Andy had aimed the way Granther taught him; he squeezed the trigger rather than just jerking back on it (as Granther had also taught him), and he shot the squirrel. It tumbled off its limb like a stuffed toy, and Andy ran excitedly for it after handing the gun back to Granther. Up close, he had been struck dumb by what he saw. Up close, the squirrel was no stuffed toy. It wasn’t dead. He had got it in the hindquarters and it lay there dying in its own bright dapples of blood, its black eyes awake and alive and full of a horrible suffering. Its fleas, knowing the truth already, were trundling off the body in three busy little lines.

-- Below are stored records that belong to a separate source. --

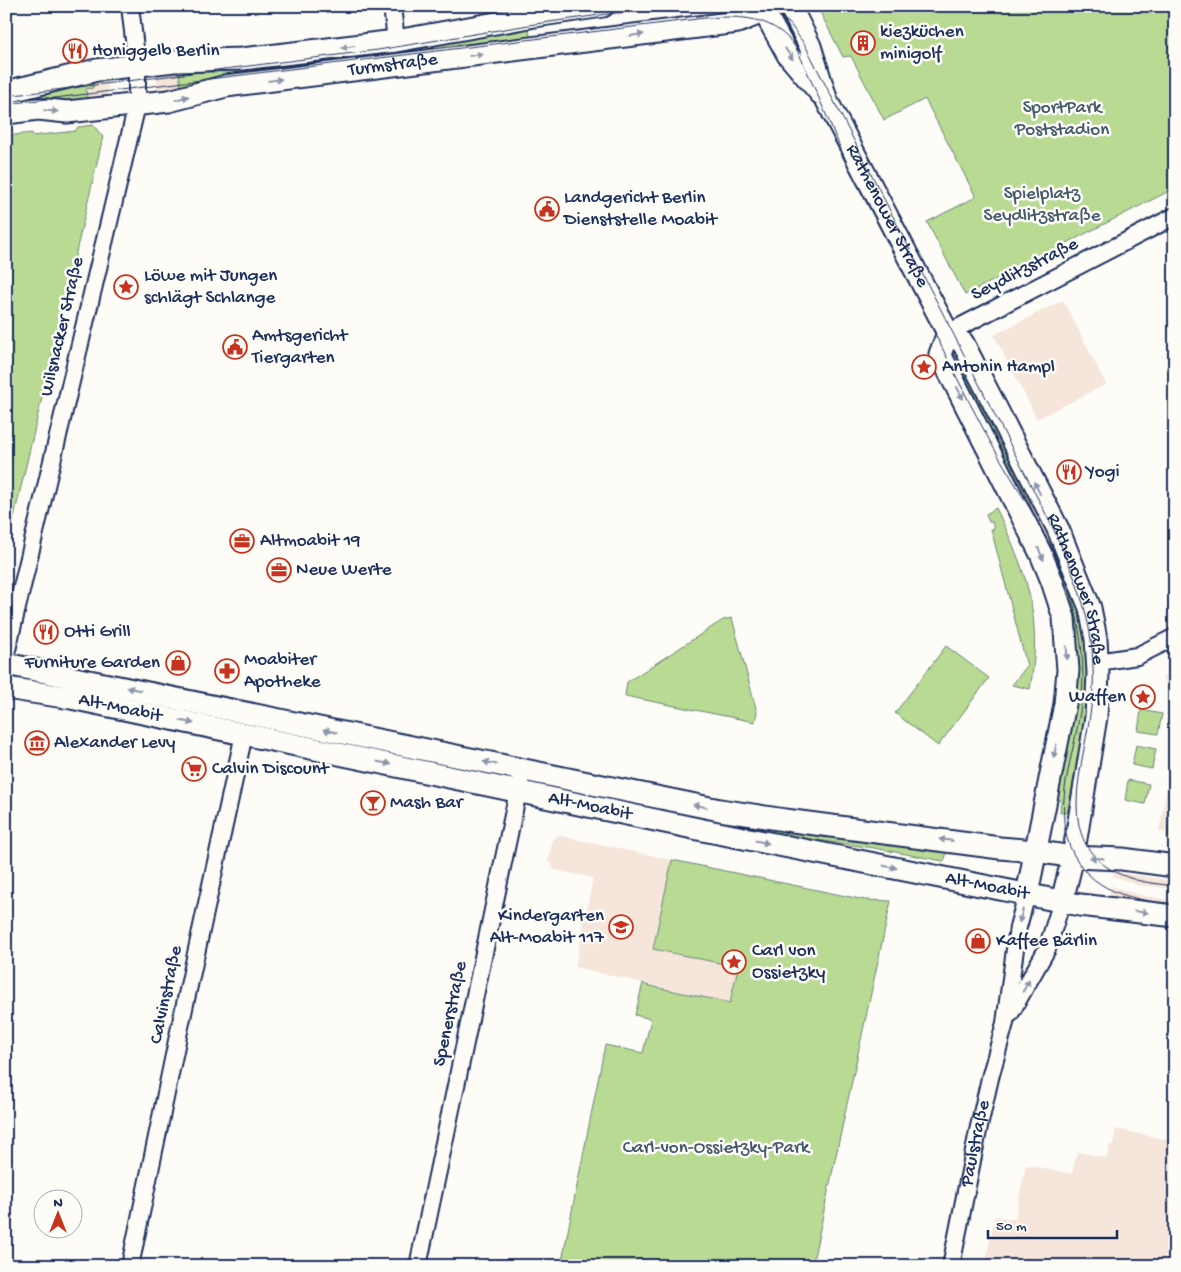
<svg xmlns="http://www.w3.org/2000/svg" width="1181" height="1272" font-family="'Gochi Hand',sans-serif">
	<rect width="100%" height="100%" fill="#fdfcf7"/>
	<filter id="ink" filterUnits="userSpaceOnUse"><feTurbulence type="fractalNoise" baseFrequency=".02" numOctaves="2"/><feDisplacementMap in="SourceGraphic" scale="10" xChannelSelector="R" yChannelSelector="G"/><feConvolveMatrix kernelMatrix="1 2 1 2 8 2 1 2 1" color-interpolation-filters="sRGB"/></filter>
	<g filter="url(#ink)">
		<!-- built -->
		<path fill="#f5e5da" d="M632,6h59l-96,12 -66,11 -1,-8z
			M198,68l-17,20 -23,2 -2,-17z
			M108,80l-1,18 -40,5 -1,-3 21,-2 -1,-9 6,-7z
			M1063,300l43,84 -69,35 -43,-84z
			M993,437l47,83 4,-1 22,45 -11,5z
			M1175,670v32l-13,-26z
			M1175,743v91l-16,-3z
			M557,835l115,25 -19,89 85,18 -8,36 -155,-36 18,-89 -41,-9 1,-5 -5,-2 5,-24 3,1z
			M1114,872l61,9v8l-37,-4 -25,-9z
			M1111,886l28,9 36,6v7l-49,-7 -16,-6z
			M1116,1129l57,12 2,-9v134h-190l10,-50 20,3 11,-54 46,9 5,-22 30,6 3,-14 3,1z"/>
		<!-- green -->
		<path fill="#b8da93" stroke="#6a8478" d="M817,6h358v182l-210,107 -38,-73 49,-25 -51,-98 -41,21 -33,-64 -8,1z
			M528,21l2,15 -9,2v8l-347,49v-7h7l-2,-16z
			M92,75l1,13 -7,1 1,9 -20,2v3l-61,6v-17z
			M93,125l10,12 -93,397 -4,-1v-397l26,-3v3l43,-5 3,-4z
			M968,371l76,148 -4,1 -80,-145z
			M996,508c31,64 47,109 34,181l-18,-4 15,-19 -36,-137h3l-2,-7h-3l-3,-8z
			M1066,564l12,31 11,60 -4,68 -18,90h-7l1,-13 -5,-1 16,-77 3,-22 -20,-131z
			M732,618l25,94 -2,10 -130,-26 2,-14 96,-62z
			M946,646l43,32 -51,68 -43,-33z
			M1141,710l21,4 -4,20 -20,-3z
			M1136,745l20,4 -4,20 -20,-4z
			M1128,780l21,4 -4,20 -20,-4z
			M548,784l399,65 -2,10 -2,2 -69,-13 -86,-12 -241,-47z
			M1170,817l5,1v20l-8,-1z
			M672,860l193,40 26,1 -79,365h-251l44,-221 38,8 8,-34 -16,-4 8,-32 3,2 84,18 8,-36 -85,-18z"/>
		<g fill="none" stroke-linecap="round" stroke-linejoin="round">
			<!-- minor casing -->
			<g stroke="#1b2f5e" stroke-width="20">
				<g id="minor">
					<path d="M392,6l4,35"/>
					<path d="M948,333l227,-117"/>
					<path d="M6,654l131,-549v-40l-7,-59"/>
					<path d="M1098,662l39,-6 38,-19"/>
					<path d="M1010,1014l37,-65 15,-48"/>
					<path d="M130,1266l48,-230 66,-302"/>
					<path d="M418,1266l102,-484"/>
					<path id="s1" d="M951,1266l27,-135 12,-53 15,-55 13,-96 9,-33"/>
				</g>
			</g>
			<!-- major casing -->
			<g stroke="#1b2f5e" stroke-width="25">
				<g id="major">
					<path d="M761,6l27,49 33,39"/>
					<path id="s2" d="M790,6l20,40 17,55 121,232 15,10 95,186 32,79 6,31 2,34 -2,44 -23,140 -11,44"/>
					<path d="M6,92l91,-22 77,-9 68,-2 154,-18 139,-25 68,-10"/>
					<path id="s3" d="M6,113l32,-4 29,3 102,-11 57,-15 512,-64 39,-16"/>
					<path d="M948,333l-8,21 101,200 11,27 12,37 4,52 -3,34 -38,190"/>
					<path d="M6,664l714,146 65,10 215,28 35,3 38,6 49,2 53,7"/>
					<path id="s4" d="M6,688l65,10 632,132 312,62 65,13 95,11"/>
				</g>
			</g>
			<!-- minor -->
			<use href="#minor" stroke="#fdfcf7" stroke-width="16"/>
			<!-- major -->
			<use href="#major" stroke="#fdfcf7" stroke-width="21"/>
			<!-- tram -->
			<path stroke="#1b2f5e" stroke-width="1" d="M767,6l23,18 15,21 249,485c20,44 39,89 39,138 1,17 -1,35 -4,53 -9,58 -36,131 41,157 14,5 30,6 45,8
				M6,96l372,-46 157,-26 130,-18
				M6,104l699,-86c30,-2 60,-3 83,20 10,10 15,25 21,38 14,30 26,61 40,91 7,15 16,29 23,44 18,34 35,69 53,103 20,39 39,79 60,118 32,60 78,118 92,186 6,31 8,62 3,94 -6,43 -27,92 -10,135 20,46 61,52 105,58"/>
		</g>
		<!-- one-way arrows -->
		<defs><path id="oneway-solid" d="M-6-.8H1V-3.2L6.5 0L1 3.2V.8H-6Z" transform="scale(1.25)"/></defs>
		<g fill="#8c96aa">
			<use href="#oneway-solid" transform="translate(637 35) rotate(-7)"/>
			<use href="#oneway-solid" transform="translate(348 47) rotate(173)"/>
			<use href="#oneway-solid" transform="translate(789 54) rotate(56)"/>
			<use href="#oneway-solid" transform="translate(476 55) rotate(-7)"/>
			<use href="#oneway-solid" transform="translate(275 80) rotate(-7)"/>
			<use href="#oneway-solid" transform="translate(182 98) rotate(-15)"/>
			<use href="#oneway-solid" transform="translate(51 111) rotate(6)"/>
			<use href="#oneway-solid" transform="translate(960 393) rotate(63)"/>
			<use href="#oneway-solid" transform="translate(1037 488) rotate(-117)"/>
			<use href="#oneway-solid" transform="translate(1041 554) rotate(66)"/>
			<use href="#oneway-solid" transform="translate(1067 653) rotate(87)"/>
			<use href="#oneway-solid" transform="translate(134 689) rotate(-168)"/>
			<use href="#oneway-solid" transform="translate(187 722) rotate(12)"/>
			<use href="#oneway-solid" transform="translate(330 731) rotate(-168)"/>
			<use href="#oneway-solid" transform="translate(1055 751) rotate(102)"/>
			<use href="#oneway-solid" transform="translate(384 763) rotate(12)"/>
			<use href="#oneway-solid" transform="translate(490 763) rotate(-169)"/>
			<use href="#oneway-solid" transform="translate(700 806) rotate(-169)"/>
			<use href="#oneway-solid" transform="translate(946 840) rotate(-173)"/>
			<use href="#oneway-solid" transform="translate(762 842) rotate(12)"/>
			<use href="#oneway-solid" transform="translate(1097 858) rotate(-177)"/>
			<use href="#oneway-solid" transform="translate(890 867) rotate(11)"/>
			<use href="#oneway-solid" transform="translate(1141 912) rotate(7)"/>
			<use href="#oneway-solid" transform="translate(1021 916) rotate(105)"/>
			<use href="#oneway-solid" transform="translate(1026 986) rotate(-61)"/>
		</g>
	</g>
	<!-- icons -->
	<defs>
		<g id="building-ring" transform="scale(1.25)"><circle r="9.5" fill="#fdfcf7" stroke="#c8321e" stroke-width="1.5"/><path d="M-4-6H4V6H1V3H-1V6H-4ZM-2.5-4.3h1.7v1.8h-1.7ZM.8-4.3h1.7v1.8H.8ZM-2.5-1h1.7V.8h-1.7ZM.8-1h1.7V.8H.8Z" fill="#c8321e"/></g>
		<g id="restaurant-ring" transform="scale(1.25)"><circle r="9.5" fill="#fdfcf7" stroke="#c8321e" stroke-width="1.5"/><path d="M-5-6h1v4h1v-4h1v4h1v-4h1v5L-1.5 .5V6h-2V.5L-5-1ZM5-6V6H3V1.5H1.5Q1.5-4 5-6Z" fill="#c8321e"/></g>
		<g id="civic-ring" transform="scale(1.25)"><circle r="9.5" fill="#fdfcf7" stroke="#c8321e" stroke-width="1.5"/><path d="M-.6-6.5H3V-4.5H.6V-3L4-1V1h2V6H-6V1h2V-1L-.6-3ZM-1.2 2.5V6h2.4V2.5Z" fill="#c8321e"/></g>
		<g id="sight-ring" transform="scale(1.25)"><circle r="9.5" fill="#fdfcf7" stroke="#c8321e" stroke-width="1.5"/><path d="M0-6L1.8-2.2L6-1.7L2.9 1.2L3.7 5.4L0 3.3L-3.7 5.4L-2.9 1.2L-6-1.7L-1.8-2.2Z" fill="#c8321e"/></g>
		<g id="office-ring" transform="scale(1.25)"><circle r="9.5" fill="#fdfcf7" stroke="#c8321e" stroke-width="1.5"/><path d="M-6-3h4V-5.5h4V-3h4V5H-6ZM-1-4.5V-3h2v-1.5ZM-6 0V1H6V0Z" fill="#c8321e"/></g>
		<g id="shop-ring" transform="scale(1.25)"><circle r="9.5" fill="#fdfcf7" stroke="#c8321e" stroke-width="1.5"/><path d="M-5-2.5h2.3a2.7 3.5 0 0 1 5.4 0H5L5.5 6h-11ZM-1.5-2.5h3a1.5 2.3 0 0 0-3 0Z" fill="#c8321e"/></g>
		<g id="pharmacy-ring" transform="scale(1.25)"><circle r="9.5" fill="#fdfcf7" stroke="#c8321e" stroke-width="1.5"/><path d="M-2-6h4v4h4v4h-4v4h-4v-4h-4v-4h4Z" fill="#c8321e"/></g>
		<g id="museum-ring" transform="scale(1.25)"><circle r="9.5" fill="#fdfcf7" stroke="#c8321e" stroke-width="1.5"/><path d="M0-6L6-3V-2H-6V-3ZM-5-1h2V3h-2ZM-1-1h2V3h-2ZM3-1h2V3H3ZM-6 4H6V6H-6Z" fill="#c8321e"/></g>
		<g id="supermarket-ring" transform="scale(1.25)"><circle r="9.5" fill="#fdfcf7" stroke="#c8321e" stroke-width="1.5"/><path d="M-6-5.5h2.5l.6 2H6L4.5 2H-2.5L-4.4-4H-6ZM-1.5 3.2a1.3 1.3 0 1 0 .1 0ZM3 3.2a1.3 1.3 0 1 0 .1 0Z" fill="#c8321e"/></g>
		<g id="bar-ring" transform="scale(1.25)"><circle r="9.5" fill="#fdfcf7" stroke="#c8321e" stroke-width="1.5"/><path d="M-6-5H6L.8 .8V4.5H3.5V6h-7V4.5H-.8V.8Z" fill="#c8321e"/></g>
		<g id="school-ring" transform="scale(1.25)"><circle r="9.5" fill="#fdfcf7" stroke="#c8321e" stroke-width="1.5"/><path d="M0-5L7-2L0 1L-7-2ZM-4 1L0 2.5L4 1V4Q0 6-4 4Z" fill="#c8321e"/></g>
	</defs>
	<g fill-rule="evenodd">
		<use href="#building-ring" x="863" y="43"/>
		<use href="#restaurant-ring" x="75" y="51"/>
		<use href="#civic-ring" x="547" y="209"/>
		<use href="#sight-ring" x="126" y="287"/>
		<use href="#civic-ring" x="235" y="347"/>
		<use href="#sight-ring" x="924" y="367"/>
		<use href="#restaurant-ring" x="1069" y="472"/>
		<use href="#office-ring" x="242" y="541"/>
		<use href="#office-ring" x="279" y="570"/>
		<use href="#restaurant-ring" x="46" y="632"/>
		<use href="#shop-ring" x="178" y="663"/>
		<use href="#pharmacy-ring" x="227" y="671"/>
		<use href="#sight-ring" x="1143" y="697"/>
		<use href="#museum-ring" x="37" y="743"/>
		<use href="#supermarket-ring" x="194" y="769"/>
		<use href="#bar-ring" x="373" y="803"/>
		<use href="#school-ring" x="621" y="927"/>
		<use href="#shop-ring" x="978" y="941"/>
		<use href="#sight-ring" x="734" y="962"/>
	</g>
	<g text-anchor="middle" dominant-baseline="central" stroke-width="5" stroke-linejoin="round" paint-order="stroke">
		<!-- poi labels -->
		<g font-size="19" fill="#1b2f5e" stroke="#fdfcf7" text-anchor="start">
			<text x="880" y="32">kiezküchen<tspan x="880" dy="22">minigolf</tspan></text>
			<text x="92" y="51">Honiggelb Berlin</text>
			<text x="564" y="198">Landgericht Berlin<tspan x="564" dy="22">Dienststelle Moabit</tspan></text>
			<text x="144" y="276">Löwe mit Jungen<tspan x="144" dy="22">schlägt Schlange</tspan></text>
			<text x="252" y="336">Amtsgericht<tspan x="252" dy="22">Tiergarten</tspan></text>
			<text x="942" y="367">Antonin Hampl</text>
			<text x="1086" y="472">Yogi</text>
			<text x="260" y="541">Altmoabit 19</text>
			<text x="296" y="570">Neue Werte</text>
			<text x="64" y="632">Otti Grill</text>
			<text x="244" y="660">Moabiter<tspan x="244" dy="22">Apotheke</tspan></text>
			<text x="160" y="663" text-anchor="end">Furniture Garden</text>
			<text x="1126" y="697" text-anchor="end">Waffen</text>
			<text x="54" y="743">Alexander Levy</text>
			<text x="212" y="769">Calvin Discount</text>
			<text x="390" y="803">Mash Bar</text>
			<text x="604" y="916" text-anchor="end">Kindergarten<tspan x="604" dy="22">Alt-Moabit 117</tspan></text>
			<text x="996" y="941">Kaffee Bärlin</text>
			<text x="752" y="951">Carl von<tspan x="752" dy="22">Ossietzky</tspan></text>
		</g>
		<!-- street labels -->
		<g font-size="19" fill="#1b2f5e" stroke="#fdfcf7">
			<text stroke="none"><textPath href="#s3" startOffset="391">Turmstraße</textPath></text>
			<text stroke="none"><textPath href="#s2" startOffset="232">Rathenower Straße</textPath></text>
			<text transform="translate(1025 270) rotate(-27)">Seydlitzstraße</text>
			<text transform="translate(63 327) rotate(-77)">Wilsnacker Straße</text>
			<text stroke="none"><textPath href="#s2" startOffset="654">Rathenower Straße</textPath></text>
			<text stroke="none"><textPath href="#s4" startOffset="116">Alt-Moabit</textPath></text>
			<text stroke="none"><textPath href="#s4" startOffset="596">Alt-Moabit</textPath></text>
			<text stroke="none"><textPath href="#s4" startOffset="1001">Alt-Moabit</textPath></text>
			<text transform="translate(167 995) rotate(-78)">Calvinstraße</text>
			<text transform="translate(451 1014) rotate(-78)">Spenerstraße</text>
			<text stroke="none"><textPath href="#s1" startOffset="125">Paulstraße</textPath></text>
		</g>
		<!-- park labels -->
		<g font-size="19" fill="#425a6b" stroke="#fdfcf7">
			<text x="1062" y="108">SportPark<tspan x="1062" dy="22">Poststadion</tspan></text>
			<text x="1042" y="194">Spielplatz<tspan x="1042" dy="22">Seydlitzstraße</tspan></text>
			<text x="716" y="1148">Carl-von-Ossietzky-Park</text>
		</g>
	</g>
	<!-- margin -->
	<rect width="1181" height="1272" fill="none" stroke="#fdfcf7" stroke-width="25"/>
	<rect x="12" y="12" width="1156" height="1247" fill="none" stroke="#1b2f5e" stroke-width="2" filter="url(#ink)"/>
	<!-- north arrow -->
	<g transform="translate(58 1214)"><circle r="24" fill="#fdfcf7" stroke="#a3aaba"/>
	<path d="M0-4L9 19L0 12L-9 19Z" fill="#c8321e"/>
	<text y="-8" font-size="14" font-weight="bold" text-anchor="middle" fill="#1b2f5e">N</text>
	</g>
	<!-- scale -->
	<path d="M988 1230v8h129v-8" fill="none" stroke="#1b2f5e" stroke-width="2.5"/>
	<text x="996" y="1230" font-size="15" fill="#1b2f5e" stroke="#fdfcf7" stroke-width="4" paint-order="stroke">50 m</text>
</svg>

His throat had closed with a snap, and at the age of nine, Andy tasted for the first time that bright, painty flavor of self-loathing. He stared numbly at his messy kill, aware that leis father and grandfather were standing behind him, their shadows lying over him-three generations of McGees standing over a murdered squirrel in the Vermont woods. And behind him, Granther said softly, Well, you done it, Andy. How do you like it? And the tears had come suddenly, overwhelming him, the hot tears of horror and realization-the realization that once it’s done, it’s done. He swore suddenly that he would never kill anything with a gun again. He swore it before God.